6. Budget retries: capped attempts with exponential backoff + jitter and a global retry-budget limiter; no retry on non-idempotent calls without an idempotency key. Document the worst-case amplification factor and confirm it stays within the dependency's headroom.
7. Enforce backpressure: bounded request concurrency / queue depth with a deliberate shed-load path (429/503 + `Retry-After`) when saturated; ensure `/readyz` reflects saturation so the load balancer diverts traffic.
8. Build the load-test gate: a script (k6/autocannon/Artillery) running the expected traffic shape plus a dependency-failure scenario; it asserts the measured p99/throughput against the `architecture/reliability` SLO and fails the build if the SLO is missed. Wire it into CI as a gate.
9. Build verification (mandatory): run `tsc --noEmit`, lint, tests, and the boot smoke check; then run the load-test gate and confirm it passes against the SLO and that breakers/backpressure behave under the failure scenario. Fix and re-run on failure.

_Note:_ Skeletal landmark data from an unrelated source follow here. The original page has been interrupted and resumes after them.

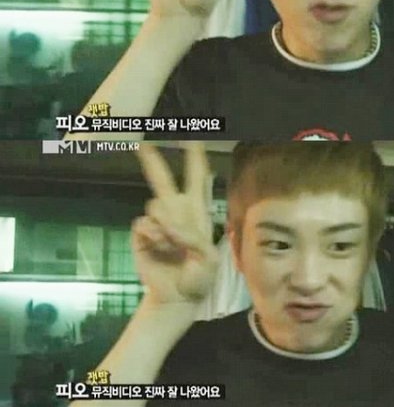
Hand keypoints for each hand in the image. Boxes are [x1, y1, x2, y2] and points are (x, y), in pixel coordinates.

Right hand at [132, 143, 217, 303]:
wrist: (178, 298)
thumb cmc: (199, 277)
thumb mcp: (209, 258)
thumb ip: (193, 237)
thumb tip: (169, 225)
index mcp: (197, 212)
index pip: (197, 179)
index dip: (195, 158)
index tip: (192, 139)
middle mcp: (176, 212)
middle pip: (163, 180)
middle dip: (153, 161)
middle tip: (142, 145)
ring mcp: (157, 222)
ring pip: (156, 206)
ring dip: (166, 227)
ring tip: (173, 247)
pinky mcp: (142, 234)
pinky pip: (144, 224)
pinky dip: (153, 238)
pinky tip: (160, 250)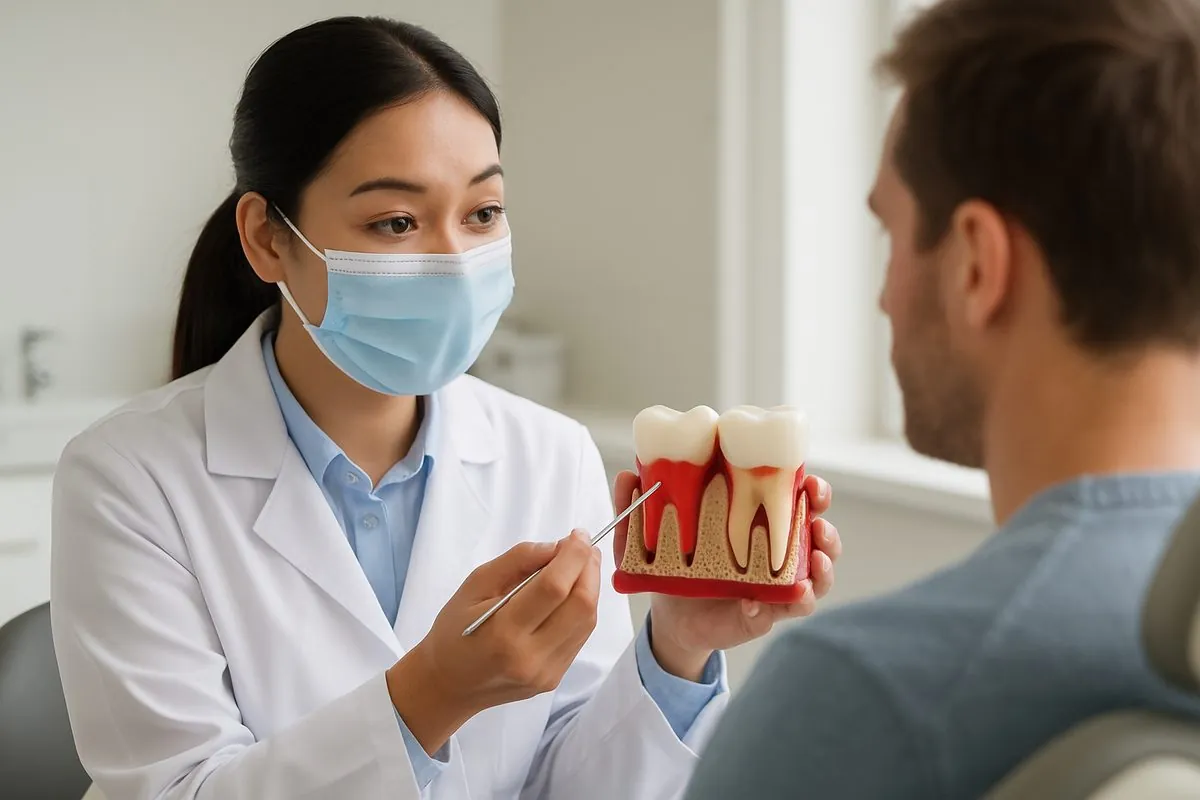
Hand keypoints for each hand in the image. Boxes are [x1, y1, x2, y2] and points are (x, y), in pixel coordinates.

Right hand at [386, 532, 600, 753]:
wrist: (449, 685)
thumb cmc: (454, 631)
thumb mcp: (475, 584)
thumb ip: (517, 560)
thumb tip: (557, 547)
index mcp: (503, 632)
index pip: (554, 587)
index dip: (574, 556)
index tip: (577, 534)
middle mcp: (530, 656)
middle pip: (581, 605)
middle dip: (589, 569)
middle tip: (583, 547)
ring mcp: (546, 671)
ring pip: (587, 621)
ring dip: (590, 587)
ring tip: (579, 566)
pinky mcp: (555, 678)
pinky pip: (580, 636)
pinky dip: (582, 609)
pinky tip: (571, 594)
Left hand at [612, 470, 841, 680]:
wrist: (671, 616)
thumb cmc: (671, 566)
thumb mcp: (651, 538)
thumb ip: (637, 508)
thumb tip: (627, 475)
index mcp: (756, 520)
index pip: (795, 499)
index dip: (811, 488)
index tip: (809, 480)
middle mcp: (775, 550)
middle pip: (818, 533)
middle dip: (826, 523)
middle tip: (818, 519)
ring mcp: (777, 583)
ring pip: (818, 572)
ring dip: (825, 563)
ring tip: (817, 558)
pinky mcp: (768, 612)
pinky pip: (792, 608)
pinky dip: (794, 602)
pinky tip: (778, 598)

Validate against the Output contract; document any unresolved gap in the service README.

## Outputs

Required:

- Event-loop discipline: CPU/blocking work off the main loop; an event-loop-lag probe in `/readyz` and the metrics seam.
- A config-driven scale model (clustering or worker threads) with shutdown propagated to all workers.
- Per-dependency timeout + circuit breaker + bulkhead with a defined degraded response.
- A retry budget (capped attempts, backoff+jitter, global cap; idempotency-gated) with a documented amplification factor.
- Enforced backpressure with a deliberate shed-load path and saturation reflected in `/readyz`.
- A CI load-test gate asserting measured performance against the `architecture/reliability` SLO.

Output rules:

- No invented threshold — every budget/SLO number traces to `architecture/performance`/`architecture/reliability` or an open ADR candidate.
- The scaffold config, logging, shutdown, and observability seam are extended, not duplicated.
- No unbounded `await` on a network call; no retry on a non-idempotent call without an idempotency key.
- The service sheds load deliberately under saturation rather than collapsing.

## Quality checks

- [ ] `tsc --noEmit`, lint, tests, and the boot smoke check all pass (or a skip is documented with reason).
- [ ] Every budget/SLO number traces to `architecture/performance`/`architecture/reliability` (no invented threshold).
- [ ] No synchronous CPU-bound or blocking work runs on the main event loop; CPU work is on worker threads or a separate process.
- [ ] An event-loop-lag probe feeds `/readyz` and the metrics seam.
- [ ] The scale model (cluster/worker count) is config-driven and shutdown propagates to all workers.
- [ ] Every external call has an explicit timeout, a circuit breaker, and a bulkhead; a tripped breaker returns a defined degraded response, not a hang.
- [ ] Retries are capped with backoff+jitter and a global budget; non-idempotent calls are not retried without an idempotency key; the amplification factor is documented.
- [ ] Backpressure sheds load with 429/503 + `Retry-After` under saturation, and `/readyz` reflects saturation.
- [ ] The CI load-test gate runs the expected traffic shape plus a dependency-failure scenario and fails the build if the SLO is missed (verified passing).
- [ ] Event-loop lag, breaker state, pool saturation, shed count, and retry rate are observable via the scaffold/observability seam.
- [ ] The service README documents the scale model, resilience thresholds, and the load-test gate.

## References

- Upstream: [`architecture/performance`](../../../../architecture/performance/SKILL.md), [`architecture/reliability`](../../../../architecture/reliability/SKILL.md).
- Baseline this extends: `nodejs-service-scaffold`. Related: `nodejs-auth-and-security-review`, `nodejs-observability-readiness`, `nodejs-queue-and-event-integration`.
- Standards: [`observability-standards`](../../../../../standards/observability-standards/README.md), [`deployment-standards`](../../../../../standards/deployment-standards/README.md).